## INSTRUCTION
Copy the material below word for word, keeping every line as it appears.

[Page-level text extractions]
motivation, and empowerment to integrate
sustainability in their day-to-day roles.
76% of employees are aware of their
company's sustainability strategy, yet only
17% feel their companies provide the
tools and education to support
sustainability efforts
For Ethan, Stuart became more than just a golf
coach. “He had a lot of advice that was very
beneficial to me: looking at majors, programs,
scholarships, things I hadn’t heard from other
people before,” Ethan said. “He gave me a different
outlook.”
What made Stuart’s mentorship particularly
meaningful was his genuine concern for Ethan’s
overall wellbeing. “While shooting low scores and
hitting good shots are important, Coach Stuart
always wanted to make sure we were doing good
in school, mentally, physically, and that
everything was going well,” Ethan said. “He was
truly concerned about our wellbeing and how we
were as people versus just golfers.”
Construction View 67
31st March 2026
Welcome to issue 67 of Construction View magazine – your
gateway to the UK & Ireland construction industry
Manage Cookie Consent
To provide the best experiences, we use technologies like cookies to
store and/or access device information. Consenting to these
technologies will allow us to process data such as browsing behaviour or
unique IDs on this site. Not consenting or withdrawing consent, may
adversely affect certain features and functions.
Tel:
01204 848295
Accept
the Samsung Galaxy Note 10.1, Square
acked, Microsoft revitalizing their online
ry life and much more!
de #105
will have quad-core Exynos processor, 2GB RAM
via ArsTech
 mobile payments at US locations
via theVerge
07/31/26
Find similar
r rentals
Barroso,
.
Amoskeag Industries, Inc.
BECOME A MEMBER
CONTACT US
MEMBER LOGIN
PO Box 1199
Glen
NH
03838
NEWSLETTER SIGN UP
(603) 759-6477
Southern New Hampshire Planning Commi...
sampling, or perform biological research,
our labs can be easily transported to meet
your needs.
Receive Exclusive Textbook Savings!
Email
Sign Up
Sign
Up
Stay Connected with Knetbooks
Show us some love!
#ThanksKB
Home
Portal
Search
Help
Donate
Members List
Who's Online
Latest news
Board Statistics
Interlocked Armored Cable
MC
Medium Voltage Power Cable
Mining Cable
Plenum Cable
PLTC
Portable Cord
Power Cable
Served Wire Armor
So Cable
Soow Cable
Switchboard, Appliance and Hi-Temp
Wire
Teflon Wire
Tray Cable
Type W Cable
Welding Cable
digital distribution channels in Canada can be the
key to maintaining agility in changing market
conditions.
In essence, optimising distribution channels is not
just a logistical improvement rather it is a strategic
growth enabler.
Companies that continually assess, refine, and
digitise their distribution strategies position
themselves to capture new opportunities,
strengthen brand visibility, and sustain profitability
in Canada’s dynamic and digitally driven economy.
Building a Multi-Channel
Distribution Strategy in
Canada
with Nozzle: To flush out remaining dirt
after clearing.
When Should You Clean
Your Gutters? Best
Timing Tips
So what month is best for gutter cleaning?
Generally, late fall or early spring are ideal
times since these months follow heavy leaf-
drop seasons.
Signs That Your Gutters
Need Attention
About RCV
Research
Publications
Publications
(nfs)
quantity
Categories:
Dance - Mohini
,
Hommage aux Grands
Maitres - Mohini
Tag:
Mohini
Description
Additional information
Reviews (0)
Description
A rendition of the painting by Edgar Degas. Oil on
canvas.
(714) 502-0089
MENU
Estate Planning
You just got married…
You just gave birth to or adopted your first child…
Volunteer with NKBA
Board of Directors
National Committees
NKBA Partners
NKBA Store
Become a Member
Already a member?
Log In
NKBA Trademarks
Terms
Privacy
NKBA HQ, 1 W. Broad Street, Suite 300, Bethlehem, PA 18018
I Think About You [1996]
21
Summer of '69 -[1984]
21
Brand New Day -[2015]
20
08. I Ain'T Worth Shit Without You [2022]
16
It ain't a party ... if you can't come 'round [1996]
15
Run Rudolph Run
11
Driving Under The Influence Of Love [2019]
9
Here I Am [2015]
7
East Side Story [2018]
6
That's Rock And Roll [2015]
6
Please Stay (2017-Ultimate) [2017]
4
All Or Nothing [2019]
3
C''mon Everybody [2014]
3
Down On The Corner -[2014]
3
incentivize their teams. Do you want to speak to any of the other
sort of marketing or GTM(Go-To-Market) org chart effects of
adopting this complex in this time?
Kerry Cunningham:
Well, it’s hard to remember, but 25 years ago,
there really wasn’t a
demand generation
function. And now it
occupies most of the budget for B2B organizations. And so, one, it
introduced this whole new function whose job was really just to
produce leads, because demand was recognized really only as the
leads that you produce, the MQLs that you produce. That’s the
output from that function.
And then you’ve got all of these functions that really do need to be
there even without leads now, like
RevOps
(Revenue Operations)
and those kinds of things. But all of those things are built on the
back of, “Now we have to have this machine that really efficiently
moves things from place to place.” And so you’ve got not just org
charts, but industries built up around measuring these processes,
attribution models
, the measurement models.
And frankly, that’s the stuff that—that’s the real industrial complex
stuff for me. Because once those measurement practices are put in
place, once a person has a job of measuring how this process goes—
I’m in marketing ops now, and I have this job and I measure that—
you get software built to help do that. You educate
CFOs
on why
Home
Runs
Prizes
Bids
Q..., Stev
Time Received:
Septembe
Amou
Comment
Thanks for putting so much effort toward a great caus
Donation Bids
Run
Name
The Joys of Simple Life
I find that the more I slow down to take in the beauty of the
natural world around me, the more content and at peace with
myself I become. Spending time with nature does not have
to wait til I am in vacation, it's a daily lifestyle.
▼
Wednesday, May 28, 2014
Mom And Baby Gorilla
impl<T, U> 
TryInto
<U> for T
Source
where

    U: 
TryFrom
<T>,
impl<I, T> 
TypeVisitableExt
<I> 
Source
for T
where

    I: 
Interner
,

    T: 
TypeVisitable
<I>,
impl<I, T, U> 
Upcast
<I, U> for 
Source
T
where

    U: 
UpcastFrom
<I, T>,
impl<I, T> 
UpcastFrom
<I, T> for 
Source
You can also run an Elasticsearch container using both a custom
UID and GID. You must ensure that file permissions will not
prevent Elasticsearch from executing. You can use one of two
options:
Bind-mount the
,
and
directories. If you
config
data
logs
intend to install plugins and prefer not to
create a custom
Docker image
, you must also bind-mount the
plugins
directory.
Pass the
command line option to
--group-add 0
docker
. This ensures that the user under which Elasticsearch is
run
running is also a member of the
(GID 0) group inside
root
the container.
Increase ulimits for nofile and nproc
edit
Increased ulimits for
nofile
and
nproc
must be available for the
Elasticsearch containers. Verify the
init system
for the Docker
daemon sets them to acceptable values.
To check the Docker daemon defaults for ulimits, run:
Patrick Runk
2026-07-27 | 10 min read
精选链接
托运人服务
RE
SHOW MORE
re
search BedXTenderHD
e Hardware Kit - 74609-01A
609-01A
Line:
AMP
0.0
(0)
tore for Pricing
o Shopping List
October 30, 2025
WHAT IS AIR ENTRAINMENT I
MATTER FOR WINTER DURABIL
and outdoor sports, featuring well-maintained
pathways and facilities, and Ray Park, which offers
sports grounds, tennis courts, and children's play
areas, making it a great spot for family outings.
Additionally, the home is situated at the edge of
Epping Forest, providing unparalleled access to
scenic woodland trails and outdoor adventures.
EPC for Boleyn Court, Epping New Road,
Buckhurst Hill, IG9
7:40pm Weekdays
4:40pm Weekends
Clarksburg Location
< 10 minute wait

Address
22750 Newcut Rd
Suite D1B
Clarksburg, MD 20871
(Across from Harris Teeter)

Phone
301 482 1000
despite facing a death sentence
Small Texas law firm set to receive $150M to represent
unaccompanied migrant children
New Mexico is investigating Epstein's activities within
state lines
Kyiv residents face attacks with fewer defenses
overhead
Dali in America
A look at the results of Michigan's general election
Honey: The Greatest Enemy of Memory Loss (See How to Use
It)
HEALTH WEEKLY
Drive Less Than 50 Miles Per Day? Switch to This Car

## ANSWER TO THE PROBLEM
motivation, and empowerment to integrate
sustainability in their day-to-day roles.
76% of employees are aware of their
company's sustainability strategy, yet only
17% feel their companies provide the
tools and education to support
sustainability efforts
For Ethan, Stuart became more than just a golf
coach. “He had a lot of advice that was very
beneficial to me: looking at majors, programs,
scholarships, things I hadn’t heard from other
people before,” Ethan said. “He gave me a different
outlook.”
What made Stuart’s mentorship particularly
meaningful was his genuine concern for Ethan’s
overall wellbeing. “While shooting low scores and
hitting good shots are important, Coach Stuart
always wanted to make sure we were doing good
in school, mentally, physically, and that
everything was going well,” Ethan said. “He was
truly concerned about our wellbeing and how we
were as people versus just golfers.”
Construction View 67
31st March 2026
Welcome to issue 67 of Construction View magazine – your
gateway to the UK & Ireland construction industry
Manage Cookie Consent
To provide the best experiences, we use technologies like cookies to
store and/or access device information. Consenting to these
technologies will allow us to process data such as browsing behaviour or
unique IDs on this site. Not consenting or withdrawing consent, may
adversely affect certain features and functions.
Tel:
01204 848295
Accept
the Samsung Galaxy Note 10.1, Square
acked, Microsoft revitalizing their online
ry life and much more!
de #105
will have quad-core Exynos processor, 2GB RAM
via ArsTech
 mobile payments at US locations
via theVerge
07/31/26
Find similar
r rentals
Barroso,
.
Amoskeag Industries, Inc.
BECOME A MEMBER
CONTACT US
MEMBER LOGIN
PO Box 1199
Glen
NH
03838
NEWSLETTER SIGN UP
(603) 759-6477
Southern New Hampshire Planning Commi...
sampling, or perform biological research,
our labs can be easily transported to meet
your needs.
Receive Exclusive Textbook Savings!
Email
Sign Up
Sign
Up
Stay Connected with Knetbooks
Show us some love!
#ThanksKB
Home
Portal
Search
Help
Donate
Members List
Who's Online
Latest news
Board Statistics
Interlocked Armored Cable
MC
Medium Voltage Power Cable
Mining Cable
Plenum Cable
PLTC
Portable Cord
Power Cable
Served Wire Armor
So Cable
Soow Cable
Switchboard, Appliance and Hi-Temp
Wire
Teflon Wire
Tray Cable
Type W Cable
Welding Cable
digital distribution channels in Canada can be the
key to maintaining agility in changing market
conditions.
In essence, optimising distribution channels is not
just a logistical improvement rather it is a strategic
growth enabler.
Companies that continually assess, refine, and
digitise their distribution strategies position
themselves to capture new opportunities,
strengthen brand visibility, and sustain profitability
in Canada’s dynamic and digitally driven economy.
Building a Multi-Channel
Distribution Strategy in
Canada
with Nozzle: To flush out remaining dirt
after clearing.
When Should You Clean
Your Gutters? Best
Timing Tips
So what month is best for gutter cleaning?
Generally, late fall or early spring are ideal
times since these months follow heavy leaf-
drop seasons.
Signs That Your Gutters
Need Attention
About RCV
Research
Publications
Publications
(nfs)
quantity
Categories:
Dance - Mohini
,
Hommage aux Grands
Maitres - Mohini
Tag:
Mohini
Description
Additional information
Reviews (0)
Description
A rendition of the painting by Edgar Degas. Oil on
canvas.
(714) 502-0089
MENU
Estate Planning
You just got married…
You just gave birth to or adopted your first child…
Volunteer with NKBA
Board of Directors
National Committees
NKBA Partners
NKBA Store
Become a Member
Already a member?
Log In
NKBA Trademarks
Terms
Privacy
NKBA HQ, 1 W. Broad Street, Suite 300, Bethlehem, PA 18018
I Think About You [1996]
21
Summer of '69 -[1984]
21
Brand New Day -[2015]
20
08. I Ain'T Worth Shit Without You [2022]
16
It ain't a party ... if you can't come 'round [1996]
15
Run Rudolph Run
11
Driving Under The Influence Of Love [2019]
9
Here I Am [2015]
7
East Side Story [2018]
6
That's Rock And Roll [2015]
6
Please Stay (2017-Ultimate) [2017]
4
All Or Nothing [2019]
3
C''mon Everybody [2014]
3
Down On The Corner -[2014]
3
incentivize their teams. Do you want to speak to any of the other
sort of marketing or GTM(Go-To-Market) org chart effects of
adopting this complex in this time?
Kerry Cunningham:
Well, it’s hard to remember, but 25 years ago,
there really wasn’t a
demand generation
function. And now it
occupies most of the budget for B2B organizations. And so, one, it
introduced this whole new function whose job was really just to
produce leads, because demand was recognized really only as the
leads that you produce, the MQLs that you produce. That’s the
output from that function.
And then you’ve got all of these functions that really do need to be
there even without leads now, like
RevOps
(Revenue Operations)
and those kinds of things. But all of those things are built on the
back of, “Now we have to have this machine that really efficiently
moves things from place to place.” And so you’ve got not just org
charts, but industries built up around measuring these processes,
attribution models
, the measurement models.
And frankly, that’s the stuff that—that’s the real industrial complex
stuff for me. Because once those measurement practices are put in
place, once a person has a job of measuring how this process goes—
I’m in marketing ops now, and I have this job and I measure that—
you get software built to help do that. You educate
CFOs
on why
Home
Runs
Prizes
Bids
Q..., Stev
Time Received:
Septembe
Amou
Comment
Thanks for putting so much effort toward a great caus
Donation Bids
Run
Name
The Joys of Simple Life
I find that the more I slow down to take in the beauty of the
natural world around me, the more content and at peace with
myself I become. Spending time with nature does not have
to wait til I am in vacation, it's a daily lifestyle.
▼
Wednesday, May 28, 2014
Mom And Baby Gorilla
impl<T, U> 
TryInto
<U> for T
Source
where

    U: 
TryFrom
<T>,
impl<I, T> 
TypeVisitableExt
<I> 
Source
for T
where

    I: 
Interner
,

    T: 
TypeVisitable
<I>,
impl<I, T, U> 
Upcast
<I, U> for 
Source
T
where

    U: 
UpcastFrom
<I, T>,
impl<I, T> 
UpcastFrom
<I, T> for 
Source
You can also run an Elasticsearch container using both a custom
UID and GID. You must ensure that file permissions will not
prevent Elasticsearch from executing. You can use one of two
options:
Bind-mount the
,
and
directories. If you
config
data
logs
intend to install plugins and prefer not to
create a custom
Docker image
, you must also bind-mount the
plugins
directory.
Pass the
command line option to
--group-add 0
docker
. This ensures that the user under which Elasticsearch is
run
running is also a member of the
(GID 0) group inside
root
the container.
Increase ulimits for nofile and nproc
edit
Increased ulimits for
nofile
and
nproc
must be available for the
Elasticsearch containers. Verify the
init system
for the Docker
daemon sets them to acceptable values.
To check the Docker daemon defaults for ulimits, run:
Patrick Runk
2026-07-27 | 10 min read
精选链接
托运人服务
RE
SHOW MORE
re
search BedXTenderHD
e Hardware Kit - 74609-01A
609-01A
Line:
AMP
0.0
(0)
tore for Pricing
o Shopping List
October 30, 2025
WHAT IS AIR ENTRAINMENT I
MATTER FOR WINTER DURABIL
and outdoor sports, featuring well-maintained
pathways and facilities, and Ray Park, which offers
sports grounds, tennis courts, and children's play
areas, making it a great spot for family outings.
Additionally, the home is situated at the edge of
Epping Forest, providing unparalleled access to
scenic woodland trails and outdoor adventures.
EPC for Boleyn Court, Epping New Road,
Buckhurst Hill, IG9
7:40pm Weekdays
4:40pm Weekends
Clarksburg Location
< 10 minute wait

Address
22750 Newcut Rd
Suite D1B
Clarksburg, MD 20871
(Across from Harris Teeter)

Phone
301 482 1000
despite facing a death sentence
Small Texas law firm set to receive $150M to represent
unaccompanied migrant children
New Mexico is investigating Epstein's activities within
state lines
Kyiv residents face attacks with fewer defenses
overhead
Dali in America
A look at the results of Michigan's general election
Honey: The Greatest Enemy of Memory Loss (See How to Use
It)
HEALTH WEEKLY
Drive Less Than 50 Miles Per Day? Switch to This Car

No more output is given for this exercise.